When Jacques Villeneuve raced in the Canadian Grand Prix in Montreal last Sunday, his BMW Sauber F1 team had Intel inside.
Last December, Intel joined up with BMW Sauber as an official corporate sponsor in a relationship both companies are hoping will pay dividends. In addition to the usual branding arrangements, Intel is also providing the team with technology, from Xeon servers to Centrino-based laptops, that could help BMW Sauber gain a competitive advantage in the increasingly technology-intensive world of Formula One racing.
Will Swope, Intel's vice-president and director of digital enterprise brand management, said Intel was looking for a worldwide sponsorship arrangement where its technology could actually make a difference to the outcome.
"The World Cup is a huge draw around the world, but there's not really a lot of technology in soccer," said Swope. "In Formula One, on the other hand, we make a material difference to the speed of the resulting car and the ability to be competitive."
Swope said there are a number of ways BMW Sauber is using Intel technology. One is simulating wind and wind resistance and airflow dynamics on proposed vehicle designs, with virtual wind tunnels rapidly becoming a reality.
"This takes thousands of processors and thousands and thousands of hours of simulation," said Swope. "It is highly computer-intensive." Another area of intensive technology use is telemetry. The average F1 car has about 200 sensors on it during a race, and many more during the testing phase when each individual component of the car is being tested and analysed.
During the race, Swope said all those sensors are being monitored in real time and analysed to make instant decisions that can make the difference between first place and the back of the pack. Also, data is collected for trend analysis over time.
"This is what we do for a living," said Swope. "Will these cars go faster as a result of our technology? Absolutely. Will they go faster than the other cars? Well, that's why it's a race."
Swope said the technology that Intel is providing for BMW Sauber is the same technology available to its enterprise customers today. There is also some potential for new development that will benefit the enterprise, said Swope, pointing to simulation technology that Intel has developed for F1 that has applications in industries such as oil and gas.
"There is an association that's kind of exciting," said Swope. "We like Intel's name being associated with exciting uses of technology, and it's fun to do as well."
Intel made heavy promotional use of Villeneuve during Grand Prix week in Montreal, and Doug Cooper, country manager at Intel of Canada, said one of the messages the company is trying to get out is that Intel is no longer just a processor company.
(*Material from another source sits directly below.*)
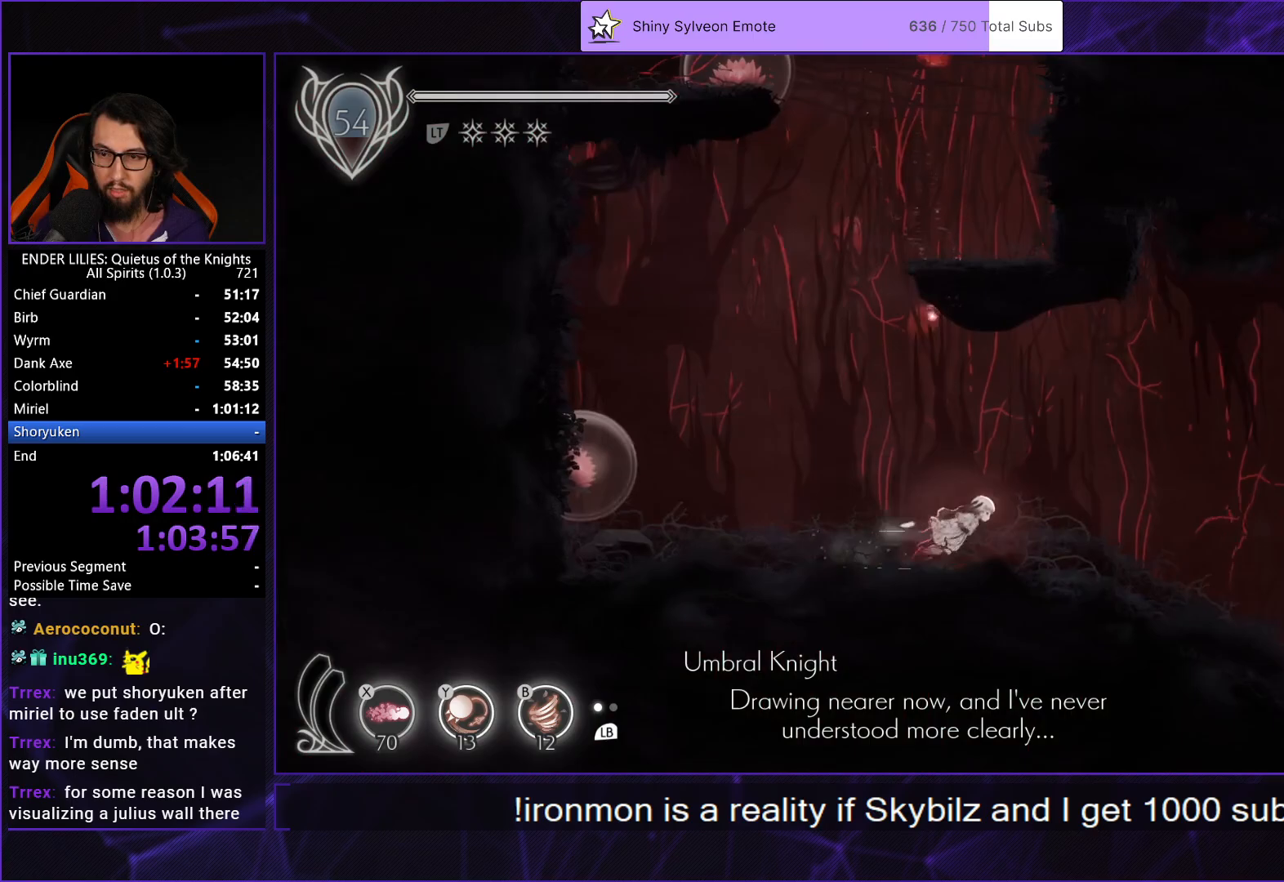
{"buttons": ["R1", "DPAD_RIGHT"], "left_stick": "center", "right_stick": "center", "events": []}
Today, he said Intel's focus isn't on products, but on platforms.
"The word isn't completely out," said Cooper. "There's a lot more we need to do to explain how vPro is delivering on a business benefit and Intel is much more than just a microprocessor company."
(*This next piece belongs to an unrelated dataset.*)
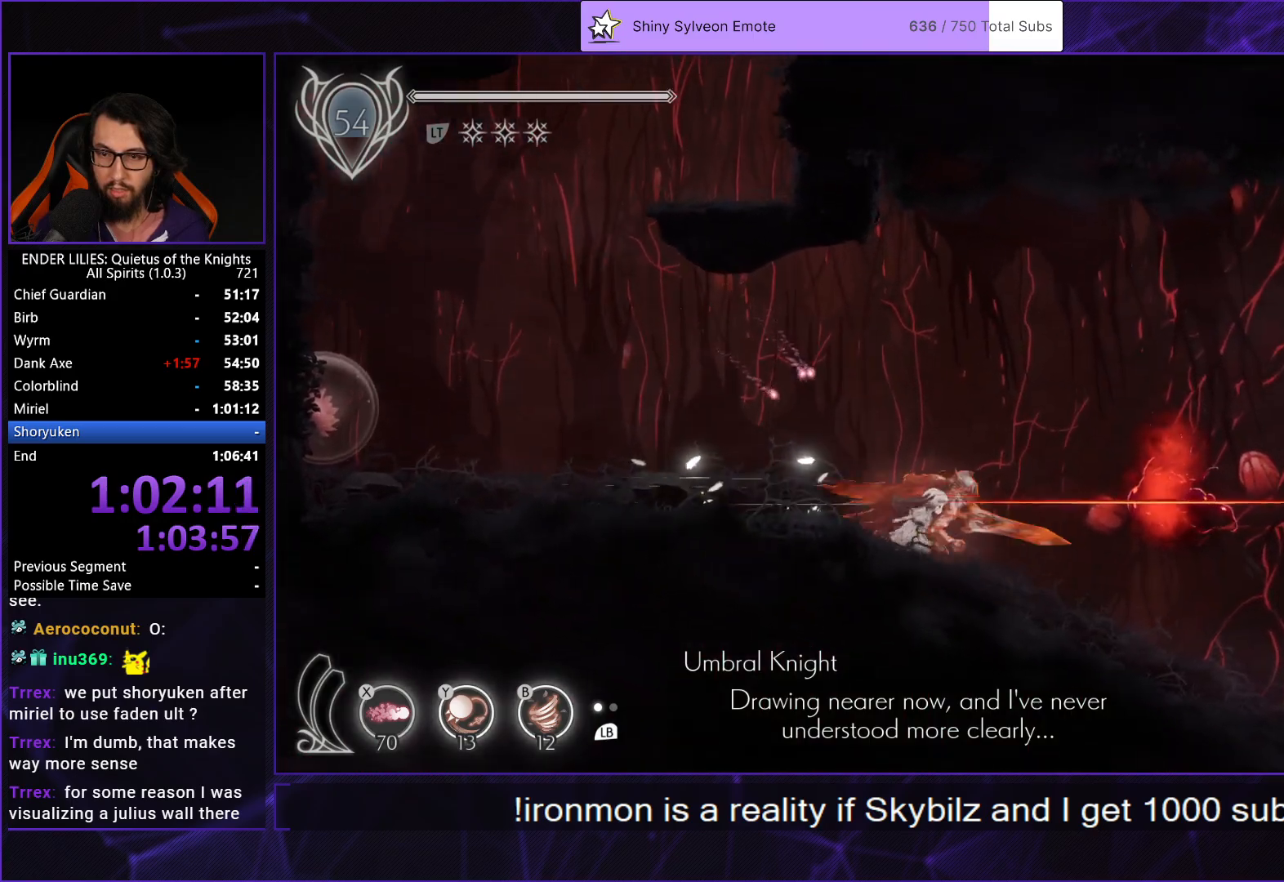
{"buttons": ["R1", "DPAD_RIGHT"], "left_stick": "center", "right_stick": "center", "events": [[150, "Y", "down"], [183, "B", "down"], [183, "R1", "up"], [233, "Y", "up"], [317, "R1", "down"], [350, "B", "up"]]}
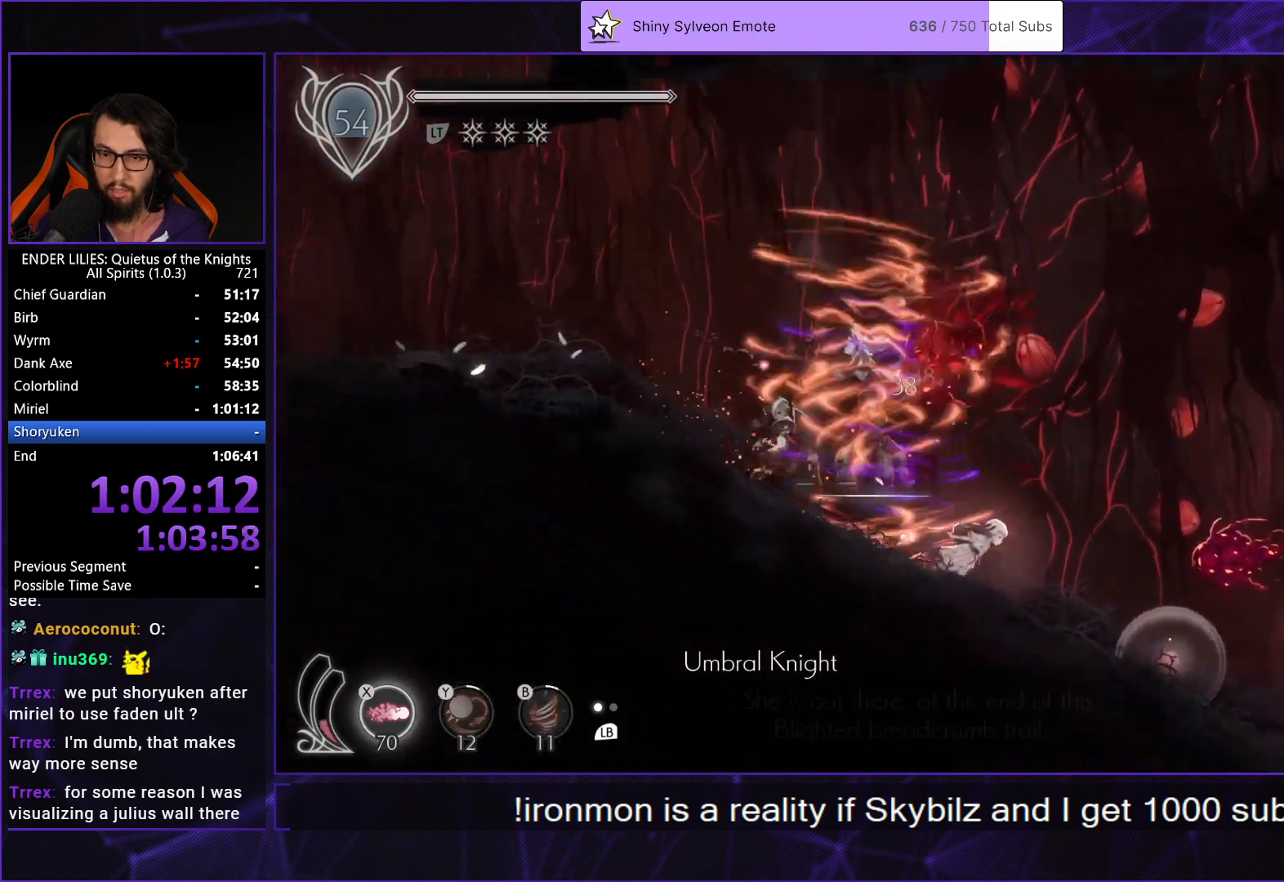
{"buttons": ["R1", "DPAD_RIGHT"], "left_stick": "center", "right_stick": "center", "events": []}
Intel's vPro is a remote management, security and energy-efficiency suite designed to address what Cooper said are two of today's biggest IT concerns: energy consumption and IT support costs. He noted that just 13 per cent of incident reports in an IT shop actually require someone to go to the desk, but those 13 per cent represent almost half the cost. As well, he said energy efficiency now rivals performance as a user priority.
"Technologies such as Active Management and the access security using virtualisation – these things in vPro are designed to deliver a platform benefit directly to what IT shops say they need," said Cooper.